Hi, I also have some conclusions, about that timeout. Usually, twister got timeout because log is not finished, but there was one iteration when test failed and we got a full log from that test. Maybe this will be helpful.

*** Booting Zephyr OS build v3.6.0-2198-gcd685bdce82d ***
Running TESTSUITE sleep
===================================================================
START - test_sleep

    Assertion failed at WEST_TOPDIR/zephyr/tests/kernel/sleep/src/main.c:234: sleep_test_sleep: (sleep_time_valid(start_tick, end_tick, ONE_SECOND_ALIGNED) is false)
k_sleep() slept for 1003 ticks, not 1001

 FAIL - test_sleep in 2.029 seconds
===================================================================
START - test_sleep_forever
 PASS - test_sleep_forever in 0.002 seconds
===================================================================
START - test_usleep
 PASS - test_usleep in 1.002 seconds
===================================================================
TESTSUITE sleep failed.

------ TESTSUITE SUMMARY START ------

SUITE FAIL -  66.67% [sleep]: pass = 2, fail = 1, skip = 0, total = 3 duration = 3.033 seconds
 - FAIL - [sleep.test_sleep] duration = 2.029 seconds
 - PASS - [sleep.test_sleep_forever] duration = 0.002 seconds
 - PASS - [sleep.test_usleep] duration = 1.002 seconds

------ TESTSUITE SUMMARY END ------

===================================================================
PROJECT EXECUTION FAILED
ChiHuaL commented 3 months ago

So i checked this issue on older board and I don't have reproduction on it.
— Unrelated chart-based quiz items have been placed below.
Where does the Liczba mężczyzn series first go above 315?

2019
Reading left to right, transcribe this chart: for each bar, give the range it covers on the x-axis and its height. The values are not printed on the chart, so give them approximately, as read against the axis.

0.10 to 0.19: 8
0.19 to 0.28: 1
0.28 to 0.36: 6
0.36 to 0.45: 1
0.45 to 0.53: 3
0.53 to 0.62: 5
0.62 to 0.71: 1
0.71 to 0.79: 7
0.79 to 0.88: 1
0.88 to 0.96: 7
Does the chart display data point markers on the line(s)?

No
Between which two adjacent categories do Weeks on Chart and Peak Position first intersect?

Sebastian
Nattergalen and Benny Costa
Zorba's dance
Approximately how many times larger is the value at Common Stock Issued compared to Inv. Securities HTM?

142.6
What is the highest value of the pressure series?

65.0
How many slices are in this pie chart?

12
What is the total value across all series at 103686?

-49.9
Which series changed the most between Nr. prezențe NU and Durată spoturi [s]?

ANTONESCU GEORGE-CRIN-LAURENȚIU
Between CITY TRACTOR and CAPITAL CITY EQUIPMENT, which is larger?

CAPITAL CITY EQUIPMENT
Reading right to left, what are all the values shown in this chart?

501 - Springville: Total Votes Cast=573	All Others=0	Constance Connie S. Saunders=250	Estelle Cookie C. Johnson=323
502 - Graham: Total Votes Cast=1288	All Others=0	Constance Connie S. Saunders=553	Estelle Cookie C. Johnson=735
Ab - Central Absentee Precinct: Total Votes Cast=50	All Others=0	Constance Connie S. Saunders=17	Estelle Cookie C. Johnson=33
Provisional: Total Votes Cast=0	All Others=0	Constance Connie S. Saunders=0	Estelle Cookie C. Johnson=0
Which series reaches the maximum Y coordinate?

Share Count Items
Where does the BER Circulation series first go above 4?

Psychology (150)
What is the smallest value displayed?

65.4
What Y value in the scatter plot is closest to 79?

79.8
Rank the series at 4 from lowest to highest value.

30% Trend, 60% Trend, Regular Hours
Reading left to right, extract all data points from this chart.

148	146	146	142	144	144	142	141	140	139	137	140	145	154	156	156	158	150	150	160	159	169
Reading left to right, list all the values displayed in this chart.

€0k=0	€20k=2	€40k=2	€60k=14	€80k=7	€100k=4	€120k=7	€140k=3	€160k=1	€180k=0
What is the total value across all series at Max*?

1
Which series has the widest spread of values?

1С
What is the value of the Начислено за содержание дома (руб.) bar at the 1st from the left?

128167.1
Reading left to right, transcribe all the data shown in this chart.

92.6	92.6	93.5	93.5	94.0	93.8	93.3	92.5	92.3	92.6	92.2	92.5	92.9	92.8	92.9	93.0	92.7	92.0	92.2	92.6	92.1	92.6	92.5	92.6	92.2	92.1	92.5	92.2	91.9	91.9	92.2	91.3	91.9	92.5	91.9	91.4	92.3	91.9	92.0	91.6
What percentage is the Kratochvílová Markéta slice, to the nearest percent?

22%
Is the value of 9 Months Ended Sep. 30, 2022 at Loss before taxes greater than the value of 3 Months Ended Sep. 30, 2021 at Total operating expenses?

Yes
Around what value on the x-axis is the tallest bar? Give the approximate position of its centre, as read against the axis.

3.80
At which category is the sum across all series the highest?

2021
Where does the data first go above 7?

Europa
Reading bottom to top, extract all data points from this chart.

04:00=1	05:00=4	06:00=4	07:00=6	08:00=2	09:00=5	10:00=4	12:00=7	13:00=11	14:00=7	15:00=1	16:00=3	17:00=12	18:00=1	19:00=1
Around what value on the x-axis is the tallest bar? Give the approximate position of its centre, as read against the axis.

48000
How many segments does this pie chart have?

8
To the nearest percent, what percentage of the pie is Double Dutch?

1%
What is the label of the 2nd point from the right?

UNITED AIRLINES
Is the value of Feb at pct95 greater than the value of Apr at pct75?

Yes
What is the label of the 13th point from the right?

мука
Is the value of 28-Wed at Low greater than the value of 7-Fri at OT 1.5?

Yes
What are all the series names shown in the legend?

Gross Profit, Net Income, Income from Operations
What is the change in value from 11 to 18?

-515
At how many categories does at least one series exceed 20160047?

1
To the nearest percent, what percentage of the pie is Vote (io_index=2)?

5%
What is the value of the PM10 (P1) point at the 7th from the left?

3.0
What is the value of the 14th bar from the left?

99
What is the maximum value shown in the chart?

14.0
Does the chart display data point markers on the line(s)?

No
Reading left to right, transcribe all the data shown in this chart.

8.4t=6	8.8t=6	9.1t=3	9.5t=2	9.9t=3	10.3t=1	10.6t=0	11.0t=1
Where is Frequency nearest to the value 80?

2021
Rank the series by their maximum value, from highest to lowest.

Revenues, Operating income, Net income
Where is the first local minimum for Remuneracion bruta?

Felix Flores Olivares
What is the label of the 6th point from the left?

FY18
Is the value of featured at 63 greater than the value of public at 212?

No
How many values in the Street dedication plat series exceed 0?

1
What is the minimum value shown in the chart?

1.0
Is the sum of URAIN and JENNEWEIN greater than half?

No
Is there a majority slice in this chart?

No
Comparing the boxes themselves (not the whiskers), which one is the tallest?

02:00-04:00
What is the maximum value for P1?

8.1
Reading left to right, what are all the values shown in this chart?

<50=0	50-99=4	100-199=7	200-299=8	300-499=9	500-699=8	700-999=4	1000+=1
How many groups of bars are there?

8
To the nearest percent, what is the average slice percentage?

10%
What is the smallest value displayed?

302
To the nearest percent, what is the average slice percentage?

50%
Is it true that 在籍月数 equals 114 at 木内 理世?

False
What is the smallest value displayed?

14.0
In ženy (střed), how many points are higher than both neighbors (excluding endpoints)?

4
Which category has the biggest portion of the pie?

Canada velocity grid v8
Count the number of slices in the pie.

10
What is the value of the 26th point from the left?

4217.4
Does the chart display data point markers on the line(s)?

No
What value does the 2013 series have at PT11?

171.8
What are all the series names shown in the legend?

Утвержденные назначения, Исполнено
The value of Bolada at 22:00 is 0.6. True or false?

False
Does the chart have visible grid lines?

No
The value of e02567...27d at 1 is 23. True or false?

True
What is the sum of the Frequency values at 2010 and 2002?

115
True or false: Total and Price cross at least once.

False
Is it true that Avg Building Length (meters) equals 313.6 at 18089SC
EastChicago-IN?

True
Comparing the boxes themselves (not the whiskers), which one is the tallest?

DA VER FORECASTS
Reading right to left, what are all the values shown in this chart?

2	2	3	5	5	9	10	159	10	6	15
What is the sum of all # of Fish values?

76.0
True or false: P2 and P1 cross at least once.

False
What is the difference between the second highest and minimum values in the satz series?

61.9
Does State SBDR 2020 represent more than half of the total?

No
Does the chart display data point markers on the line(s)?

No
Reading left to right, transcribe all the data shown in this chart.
We have 2 boards in validation, one in CI one for debug, they are newer models, and we got repro on them. This is numbers from stickers from one that we got repro on: L5533004C142-129 And numbers from chip: nuvoton NPCX997FA0B E121M0092

And these are numbers from board that I run 300 iterations and 100% pass: L5533004C815-78 And chip: NPCX997FA0B E105M0022 (there was also "R3" sticker on it and numbers were a little scratched after removal)

test_older_npcx2.log test_older_npcx.log

May I know where do you get those npcx EVBs, so we might check what is the difference?

SzymonRichert commented 3 months ago

As I understand npcx EVBs is just normal board. EVB stands for Early Validation Board, Intel is ordering for internal use.

github-actions[bot] commented 1 month ago

This issue has been marked as stale because it has been open (more than) 60 days with no activity. Remove the stale label or add a comment saying that you would like to have the label removed otherwise this issue will automatically be closed in 14 days. Note, that you can always re-open a closed issue at any time.

pkunieck commented 1 week ago

We recently connected and started testing another Nuvoton board: NPCX4M8F, and the same errors are also being reproduced on it. Can we get an update regarding the newer board? handler.log from this new board:

***** delaying boot 500ms (per build configuration) *****
*** Booting Zephyr OS build v3.7.0-3833-g715b97397b79 (delayed boot 500ms) ***
Running TESTSUITE sleep
===================================================================
START - test_sleep
pkunieck commented 23 hours ago

Any updates about that issue on 2 platforms?